(Exercise brief) Recast everything from the line containing "pose: elev=163.8 azim=63.4" down to the line containing "Dot at: (215, 206)" in the records below as a Markdown table with the columns n and Line, giving each line its row number and omitting blank lines.

(Given data)
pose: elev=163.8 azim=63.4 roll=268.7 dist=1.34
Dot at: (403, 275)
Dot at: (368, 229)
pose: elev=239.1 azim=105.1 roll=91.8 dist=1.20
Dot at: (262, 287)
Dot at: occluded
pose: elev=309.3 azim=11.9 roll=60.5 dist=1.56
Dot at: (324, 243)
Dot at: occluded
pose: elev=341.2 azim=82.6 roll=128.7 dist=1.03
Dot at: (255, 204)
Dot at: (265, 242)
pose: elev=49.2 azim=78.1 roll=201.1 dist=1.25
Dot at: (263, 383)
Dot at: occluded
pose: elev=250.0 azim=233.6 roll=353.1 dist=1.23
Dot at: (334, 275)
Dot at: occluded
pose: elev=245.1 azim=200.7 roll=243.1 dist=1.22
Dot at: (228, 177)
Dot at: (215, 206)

---

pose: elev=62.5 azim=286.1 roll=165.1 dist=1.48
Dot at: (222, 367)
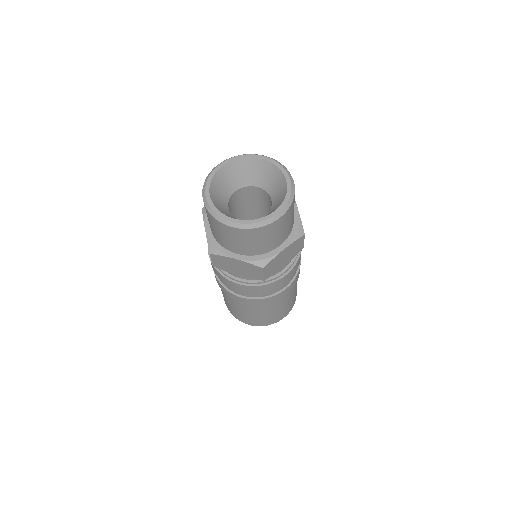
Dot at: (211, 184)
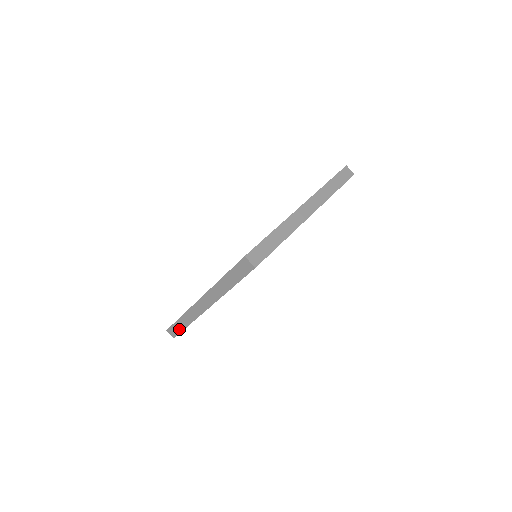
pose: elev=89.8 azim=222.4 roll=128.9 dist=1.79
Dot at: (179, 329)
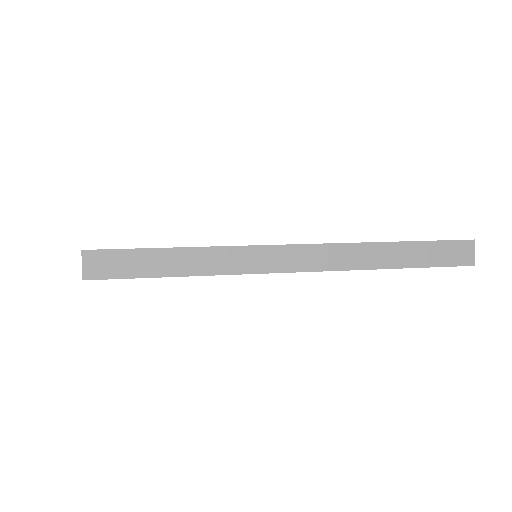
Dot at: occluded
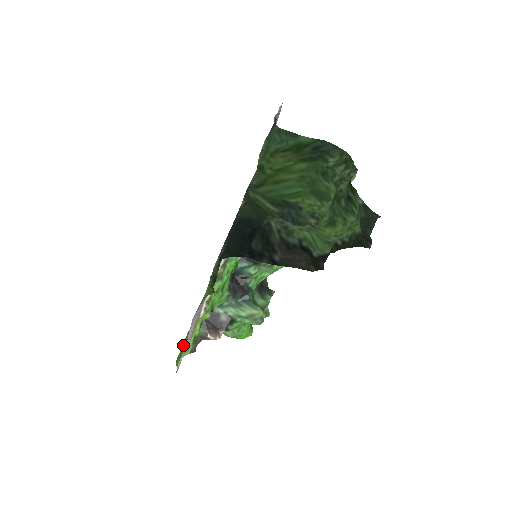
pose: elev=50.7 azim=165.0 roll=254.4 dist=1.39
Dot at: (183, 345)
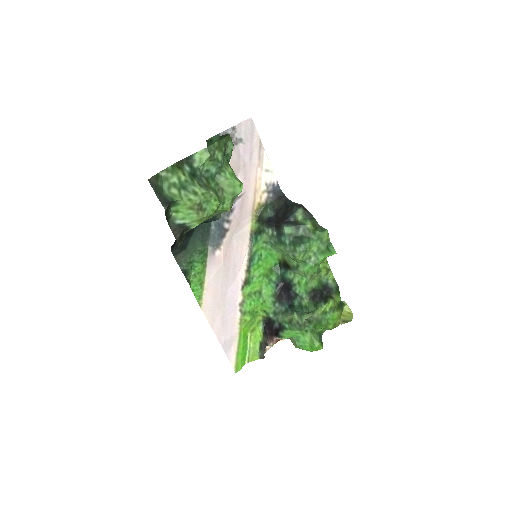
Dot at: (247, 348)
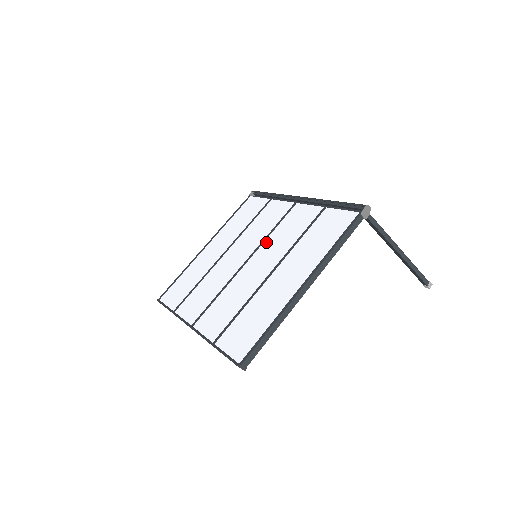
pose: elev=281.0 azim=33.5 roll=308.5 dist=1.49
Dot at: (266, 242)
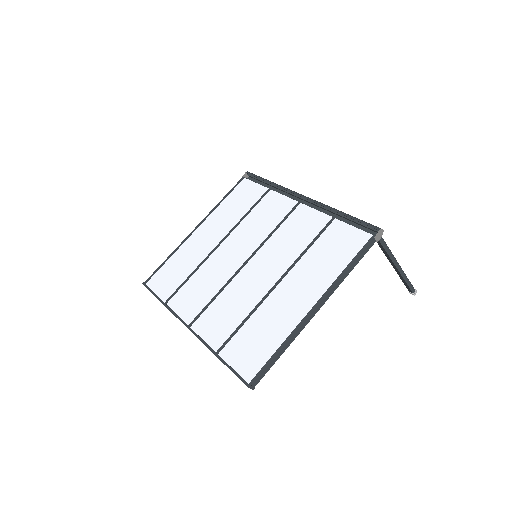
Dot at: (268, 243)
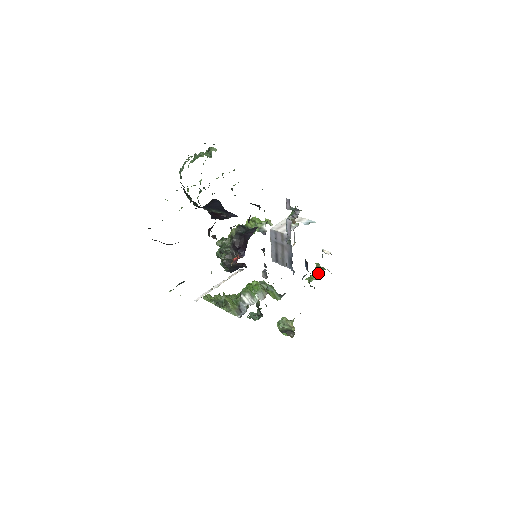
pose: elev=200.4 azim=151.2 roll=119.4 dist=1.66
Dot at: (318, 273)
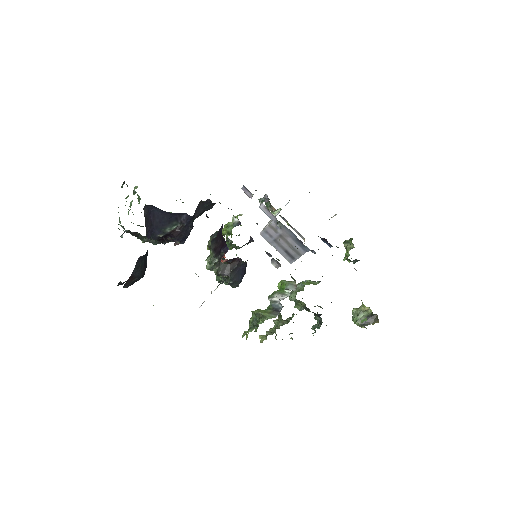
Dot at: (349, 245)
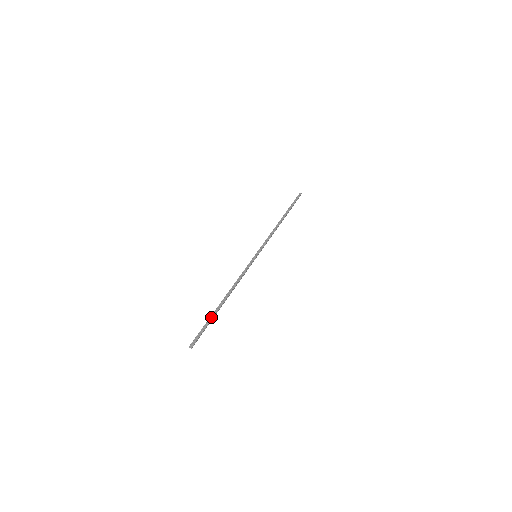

(Solved exercise)
| n | Line |
|---|---|
| 1 | pose: elev=163.8 azim=63.4 roll=268.7 dist=1.34 |
| 2 | Dot at: (403, 275) |
| 3 | Dot at: (368, 229) |
| 4 | pose: elev=239.1 azim=105.1 roll=91.8 dist=1.20 |
| 5 | Dot at: (262, 287) |
| 6 | Dot at: occluded |
| 7 | pose: elev=309.3 azim=11.9 roll=60.5 dist=1.56 |
| 8 | Dot at: (324, 243) |
| 9 | Dot at: occluded |
| 10 | pose: elev=341.2 azim=82.6 roll=128.7 dist=1.03 |
| 11 | Dot at: (255, 204) |
| 12 | Dot at: (265, 242) |
| 13 | pose: elev=49.2 azim=78.1 roll=201.1 dist=1.25 |
| 14 | Dot at: (263, 383) |
| 15 | Dot at: occluded |
| 16 | pose: elev=250.0 azim=233.6 roll=353.1 dist=1.23 |
| 17 | Dot at: (334, 275) |
| 18 | Dot at: occluded |
| 19 | pose: elev=245.1 azim=200.7 roll=243.1 dist=1.22 |
| 20 | Dot at: (228, 177) |
| 21 | Dot at: (215, 206) |